| WHAT TO PRODUCE |
Repeat word for word every line of the data below, from the first through the line containing "Pink Ribbon Fund Raiser", and stop there.
______
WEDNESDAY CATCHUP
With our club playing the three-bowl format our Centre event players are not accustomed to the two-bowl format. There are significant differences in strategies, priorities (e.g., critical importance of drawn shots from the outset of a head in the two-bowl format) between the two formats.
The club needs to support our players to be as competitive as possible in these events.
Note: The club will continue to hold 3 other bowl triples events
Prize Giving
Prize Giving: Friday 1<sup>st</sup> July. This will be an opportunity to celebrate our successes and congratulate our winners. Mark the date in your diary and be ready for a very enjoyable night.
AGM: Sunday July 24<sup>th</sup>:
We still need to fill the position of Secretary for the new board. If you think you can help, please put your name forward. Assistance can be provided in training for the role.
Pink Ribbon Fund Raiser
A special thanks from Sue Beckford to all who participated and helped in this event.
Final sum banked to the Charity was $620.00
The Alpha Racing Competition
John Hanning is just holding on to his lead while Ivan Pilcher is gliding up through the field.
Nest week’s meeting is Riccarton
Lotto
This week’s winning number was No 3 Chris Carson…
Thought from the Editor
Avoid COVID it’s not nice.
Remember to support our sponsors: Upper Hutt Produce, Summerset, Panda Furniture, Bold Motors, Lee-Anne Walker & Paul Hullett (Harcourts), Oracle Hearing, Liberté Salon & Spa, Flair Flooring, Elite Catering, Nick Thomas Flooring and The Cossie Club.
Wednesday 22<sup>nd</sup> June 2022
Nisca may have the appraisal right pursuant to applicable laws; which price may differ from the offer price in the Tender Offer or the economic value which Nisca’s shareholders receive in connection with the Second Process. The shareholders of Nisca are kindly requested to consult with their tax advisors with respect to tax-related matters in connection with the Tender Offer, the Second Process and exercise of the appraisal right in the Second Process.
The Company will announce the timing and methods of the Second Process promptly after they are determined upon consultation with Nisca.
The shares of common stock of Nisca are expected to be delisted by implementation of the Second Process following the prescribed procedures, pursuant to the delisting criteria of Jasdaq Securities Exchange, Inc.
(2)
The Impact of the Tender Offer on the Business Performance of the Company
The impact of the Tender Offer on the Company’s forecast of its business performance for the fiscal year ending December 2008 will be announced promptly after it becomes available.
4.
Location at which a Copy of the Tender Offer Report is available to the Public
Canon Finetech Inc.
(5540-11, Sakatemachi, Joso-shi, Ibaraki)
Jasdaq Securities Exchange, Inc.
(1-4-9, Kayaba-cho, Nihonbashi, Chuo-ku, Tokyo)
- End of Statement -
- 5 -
______
| EXERCISE OUTPUT |
WEDNESDAY CATCHUP
With our club playing the three-bowl format our Centre event players are not accustomed to the two-bowl format. There are significant differences in strategies, priorities (e.g., critical importance of drawn shots from the outset of a head in the two-bowl format) between the two formats.
The club needs to support our players to be as competitive as possible in these events.
Note: The club will continue to hold 3 other bowl triples events
Prize Giving
Prize Giving: Friday 1<sup>st</sup> July. This will be an opportunity to celebrate our successes and congratulate our winners. Mark the date in your diary and be ready for a very enjoyable night.
AGM: Sunday July 24<sup>th</sup>:
We still need to fill the position of Secretary for the new board. If you think you can help, please put your name forward. Assistance can be provided in training for the role.
Pink Ribbon Fund Raiser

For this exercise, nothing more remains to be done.